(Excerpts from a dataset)
+ + + +

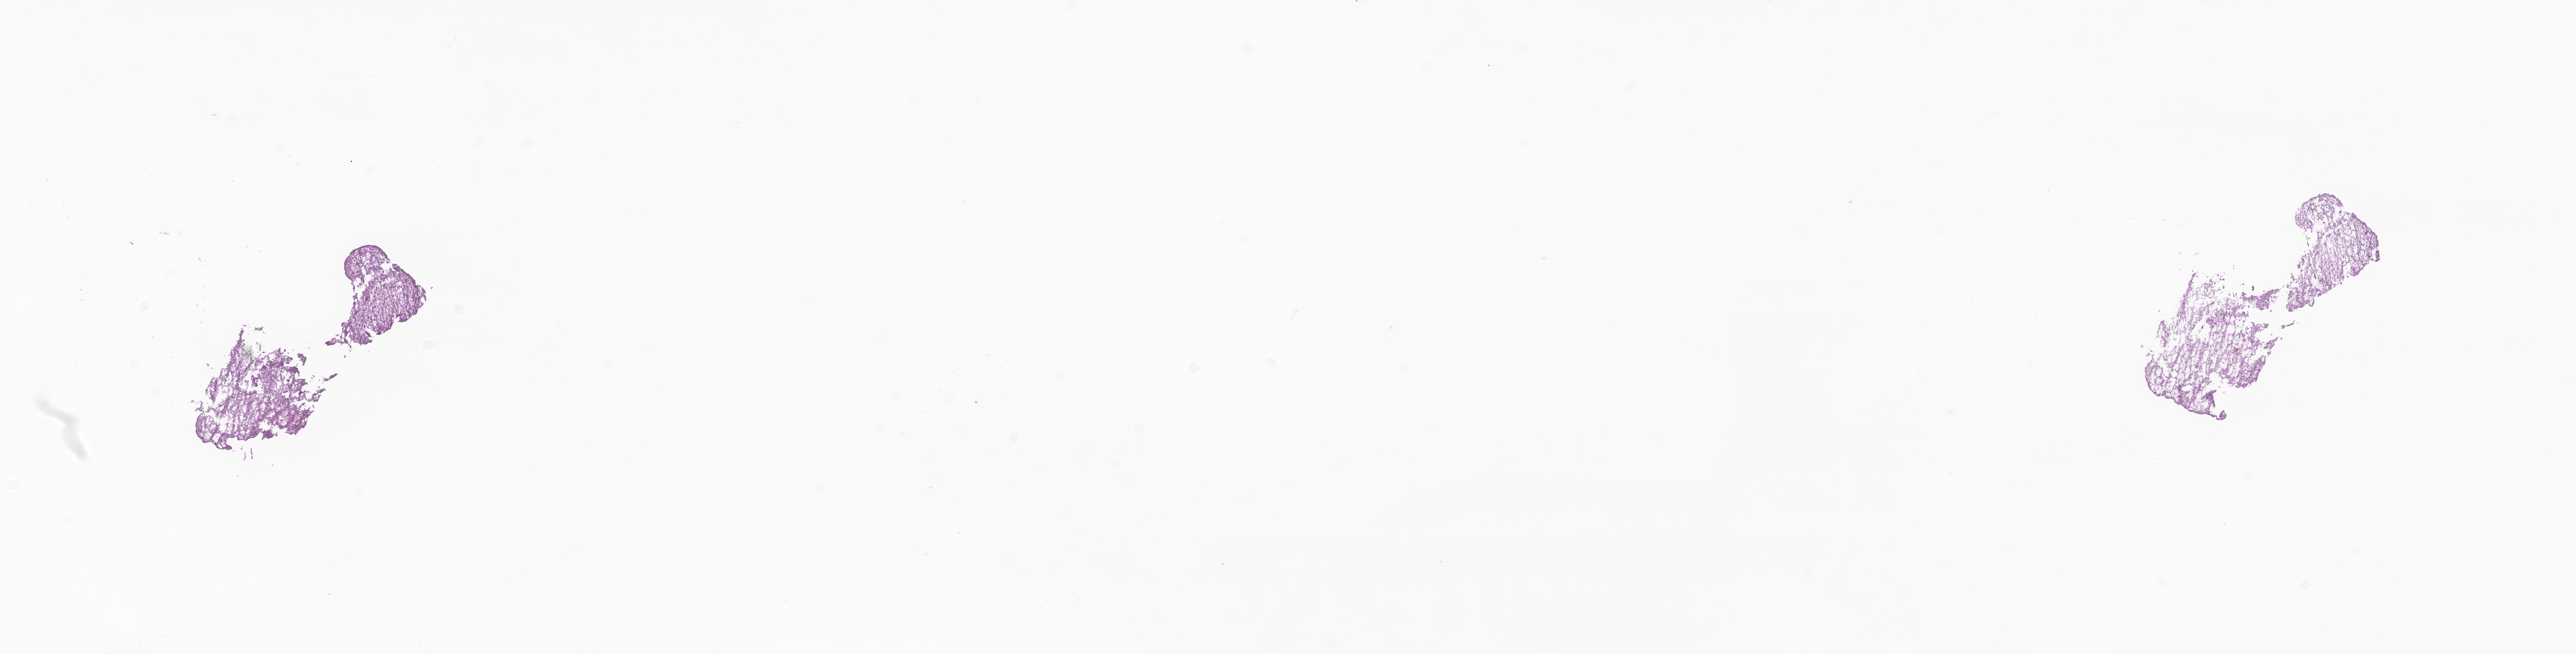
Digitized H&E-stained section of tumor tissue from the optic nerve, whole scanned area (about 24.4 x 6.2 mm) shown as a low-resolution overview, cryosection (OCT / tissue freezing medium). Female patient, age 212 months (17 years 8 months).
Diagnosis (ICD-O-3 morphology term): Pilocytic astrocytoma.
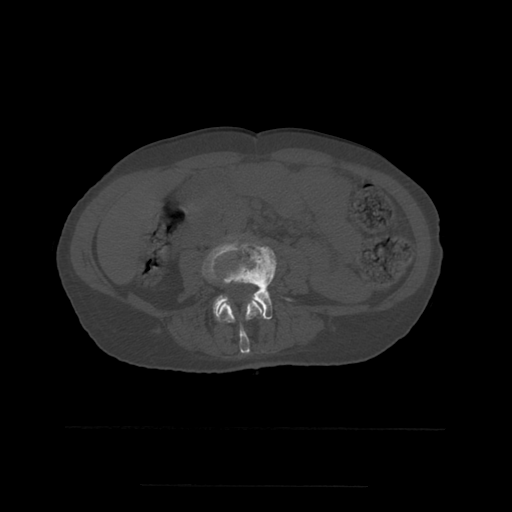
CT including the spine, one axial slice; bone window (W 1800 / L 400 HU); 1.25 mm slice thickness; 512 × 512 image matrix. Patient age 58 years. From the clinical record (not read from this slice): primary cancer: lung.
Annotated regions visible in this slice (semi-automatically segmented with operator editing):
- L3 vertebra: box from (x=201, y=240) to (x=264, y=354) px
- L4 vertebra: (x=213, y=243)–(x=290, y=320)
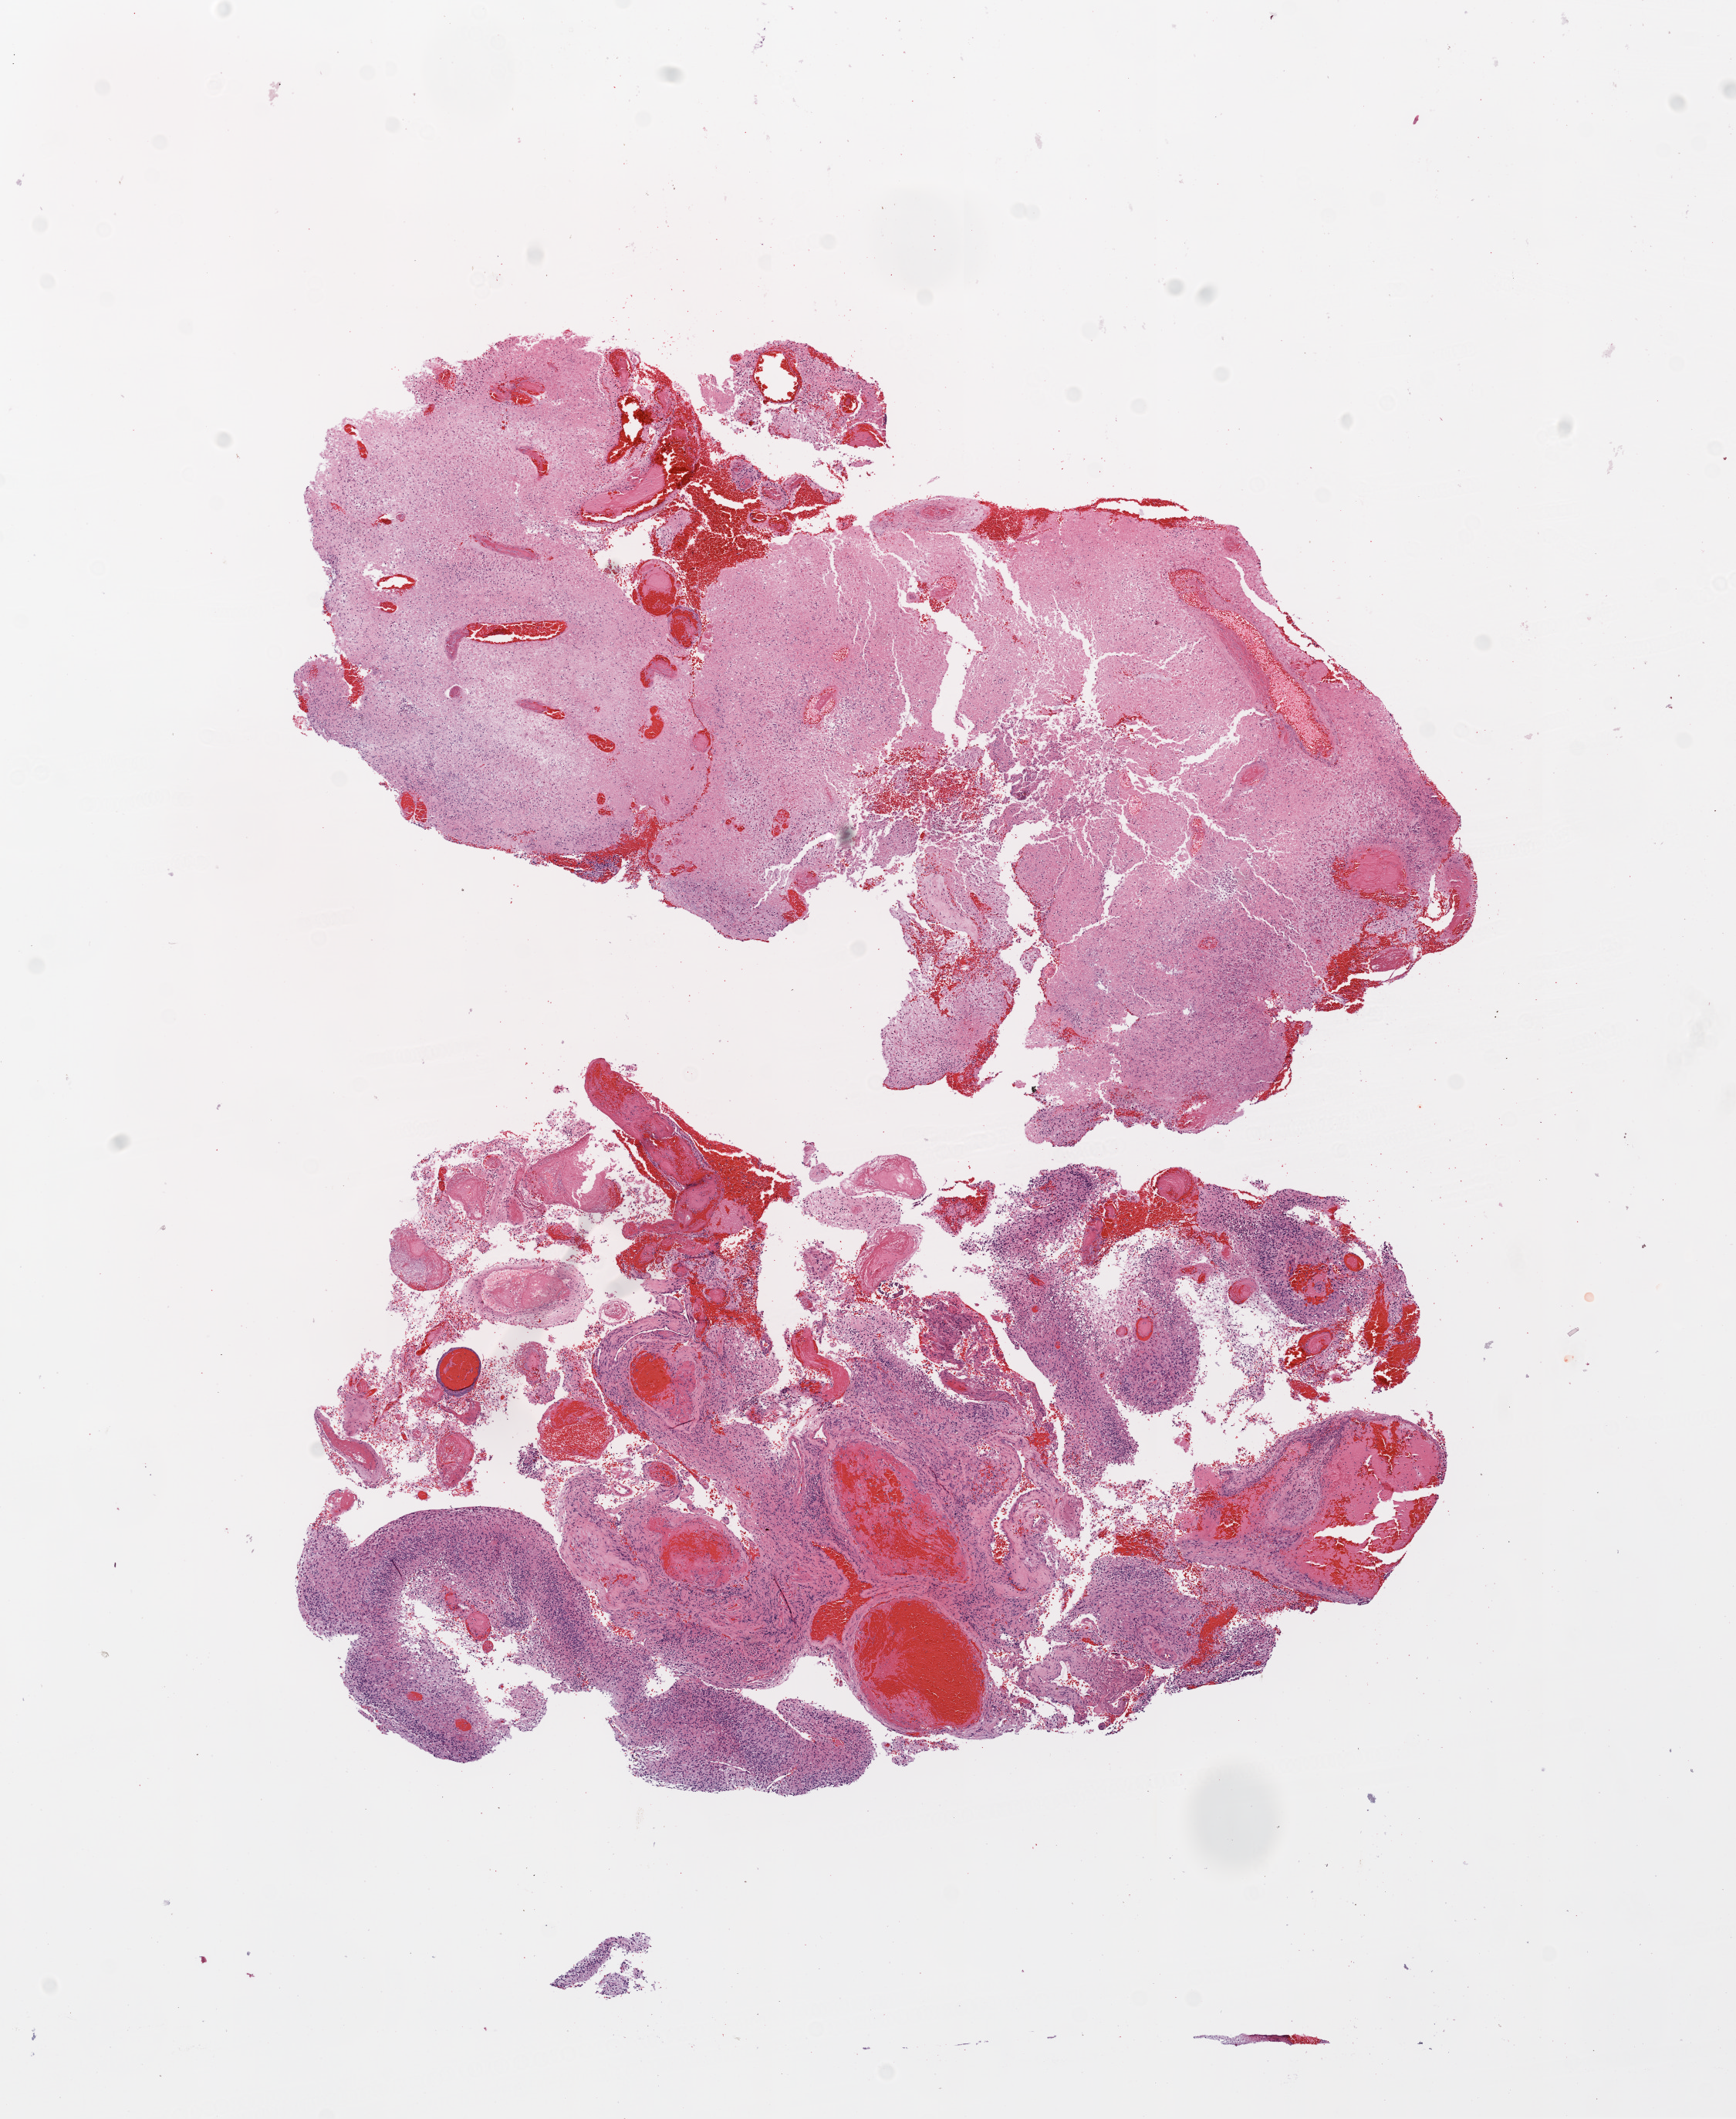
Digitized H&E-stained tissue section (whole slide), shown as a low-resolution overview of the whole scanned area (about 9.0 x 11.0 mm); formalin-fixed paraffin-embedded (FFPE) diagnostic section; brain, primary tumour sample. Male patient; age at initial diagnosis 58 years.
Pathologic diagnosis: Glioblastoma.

+ + + +

DIRECTIONS:
Where in the records does the word "whole" appear? Copy each line that holds it.

TASK SOLUTION:
Digitized H&E-stained section of tumor tissue from the optic nerve, whole scanned area (about 24.4 x 6.2 mm) shown as a low-resolution overview, cryosection (OCT / tissue freezing medium). Female patient, age 212 months (17 years 8 months).
Digitized H&E-stained tissue section (whole slide), shown as a low-resolution overview of the whole scanned area (about 9.0 x 11.0 mm); formalin-fixed paraffin-embedded (FFPE) diagnostic section; brain, primary tumour sample. Male patient; age at initial diagnosis 58 years.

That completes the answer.